Large organizations have a penchant for diffused accountability. Almost every major decision, ranging from the hiring of key personnel to operationalizing strategic projects, are routinely decided by panels of leaders who have a lot of say in planning and implementation, but none of them seems to step up during failures. Diffused accountability can also lead to inaction on account of the ‘bystander effect’: critical tasks get ignored because everyone assumes someone else will take responsibility. Even auditors and regulatory watchdogs appear to wriggle out. As former US president John Kennedy remarked after America’s Bay of Pigs debacle, “Success has many fathers, but failure is an orphan."

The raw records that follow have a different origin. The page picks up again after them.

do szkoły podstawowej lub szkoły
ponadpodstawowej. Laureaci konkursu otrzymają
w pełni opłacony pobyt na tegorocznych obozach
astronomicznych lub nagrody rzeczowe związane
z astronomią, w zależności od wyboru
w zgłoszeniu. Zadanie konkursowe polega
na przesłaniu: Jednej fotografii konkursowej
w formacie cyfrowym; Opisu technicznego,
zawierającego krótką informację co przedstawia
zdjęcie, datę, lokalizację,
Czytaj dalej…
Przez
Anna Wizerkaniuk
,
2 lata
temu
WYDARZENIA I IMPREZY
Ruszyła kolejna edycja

Organizations have to make a choice. If they believe that good governance is a prerequisite for sustainable growth, then they mustn’t allow unaccountable leadership or a coterie of sycophants to emerge. Thankfully, there are some exceptional examples of how leaders step up to the plate and accept accountability instead of shirking it.
Recall, for example, Starbucks CEO Kevin Johnson’s response to a racially charged incident in 2018, when he not only publicly apologized, but also shut down stores, insisting on employee education about racial biases. Or that of E. Sreedharan, Delhi’s ‘Metro Man’ who offered his resignation in 2007 after a section of a bridge collapsed, citing moral responsibility. Or the response of Admiral D.K. Joshi, a Navy chief who resigned, taking moral and personal responsibility for the sinking of the submarine Sindhu Rakshak. Or of Major General Aharon Haliva, chief of the Israeli military intelligence, who resigned over last October’s failure to anticipate Hamas attacks.
These leaders—who weren’t personally responsible for these failures—set a culture of accountability by reinforcing the cardinal principle of leadership: that if it happens on your watch, you are responsible.
It is an irony, however, that most leaders who preach accountability often fire blank rounds themselves.